• Data in this exercise:
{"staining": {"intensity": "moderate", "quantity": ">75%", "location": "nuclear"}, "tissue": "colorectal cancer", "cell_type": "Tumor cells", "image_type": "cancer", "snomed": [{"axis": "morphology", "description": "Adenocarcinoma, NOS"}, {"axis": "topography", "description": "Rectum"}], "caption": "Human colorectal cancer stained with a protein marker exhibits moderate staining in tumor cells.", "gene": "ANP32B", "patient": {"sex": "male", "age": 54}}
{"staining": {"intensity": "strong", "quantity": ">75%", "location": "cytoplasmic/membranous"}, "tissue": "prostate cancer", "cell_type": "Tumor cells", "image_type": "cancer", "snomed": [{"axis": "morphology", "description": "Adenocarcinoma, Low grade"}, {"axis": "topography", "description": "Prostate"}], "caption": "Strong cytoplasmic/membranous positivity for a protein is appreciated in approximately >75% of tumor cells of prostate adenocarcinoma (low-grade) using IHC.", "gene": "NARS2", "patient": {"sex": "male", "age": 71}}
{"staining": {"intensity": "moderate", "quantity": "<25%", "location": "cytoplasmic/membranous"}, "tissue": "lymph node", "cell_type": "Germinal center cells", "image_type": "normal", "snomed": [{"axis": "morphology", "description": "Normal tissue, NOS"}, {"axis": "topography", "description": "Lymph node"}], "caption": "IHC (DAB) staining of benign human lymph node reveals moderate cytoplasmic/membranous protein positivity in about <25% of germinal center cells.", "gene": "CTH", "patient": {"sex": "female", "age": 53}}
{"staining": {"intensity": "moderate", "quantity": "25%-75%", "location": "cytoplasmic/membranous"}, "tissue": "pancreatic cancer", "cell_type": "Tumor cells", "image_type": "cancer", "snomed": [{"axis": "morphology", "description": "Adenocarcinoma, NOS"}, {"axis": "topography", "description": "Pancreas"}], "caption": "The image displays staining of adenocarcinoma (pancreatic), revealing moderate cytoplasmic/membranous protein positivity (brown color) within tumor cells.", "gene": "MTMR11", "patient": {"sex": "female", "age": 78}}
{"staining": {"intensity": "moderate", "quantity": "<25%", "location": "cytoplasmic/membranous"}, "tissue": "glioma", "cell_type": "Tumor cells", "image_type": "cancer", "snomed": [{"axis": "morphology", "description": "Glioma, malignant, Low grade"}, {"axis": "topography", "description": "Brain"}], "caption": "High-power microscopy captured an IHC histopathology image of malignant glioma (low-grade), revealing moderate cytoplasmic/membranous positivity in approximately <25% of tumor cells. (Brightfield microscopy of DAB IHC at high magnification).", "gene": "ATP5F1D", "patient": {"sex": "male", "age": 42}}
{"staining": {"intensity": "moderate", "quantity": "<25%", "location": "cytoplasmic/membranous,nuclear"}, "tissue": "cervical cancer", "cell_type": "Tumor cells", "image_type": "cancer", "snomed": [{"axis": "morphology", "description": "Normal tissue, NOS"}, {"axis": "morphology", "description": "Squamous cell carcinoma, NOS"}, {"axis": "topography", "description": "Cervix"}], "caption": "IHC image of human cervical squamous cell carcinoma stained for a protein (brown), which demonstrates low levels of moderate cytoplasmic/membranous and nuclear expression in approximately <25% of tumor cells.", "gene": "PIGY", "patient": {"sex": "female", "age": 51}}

• Your goal: Go line by line through the data, copying each one that contains the word "nuclear".

• Task result:
{"staining": {"intensity": "moderate", "quantity": ">75%", "location": "nuclear"}, "tissue": "colorectal cancer", "cell_type": "Tumor cells", "image_type": "cancer", "snomed": [{"axis": "morphology", "description": "Adenocarcinoma, NOS"}, {"axis": "topography", "description": "Rectum"}], "caption": "Human colorectal cancer stained with a protein marker exhibits moderate staining in tumor cells.", "gene": "ANP32B", "patient": {"sex": "male", "age": 54}}
{"staining": {"intensity": "moderate", "quantity": "<25%", "location": "cytoplasmic/membranous,nuclear"}, "tissue": "cervical cancer", "cell_type": "Tumor cells", "image_type": "cancer", "snomed": [{"axis": "morphology", "description": "Normal tissue, NOS"}, {"axis": "morphology", "description": "Squamous cell carcinoma, NOS"}, {"axis": "topography", "description": "Cervix"}], "caption": "IHC image of human cervical squamous cell carcinoma stained for a protein (brown), which demonstrates low levels of moderate cytoplasmic/membranous and nuclear expression in approximately <25% of tumor cells.", "gene": "PIGY", "patient": {"sex": "female", "age": 51}}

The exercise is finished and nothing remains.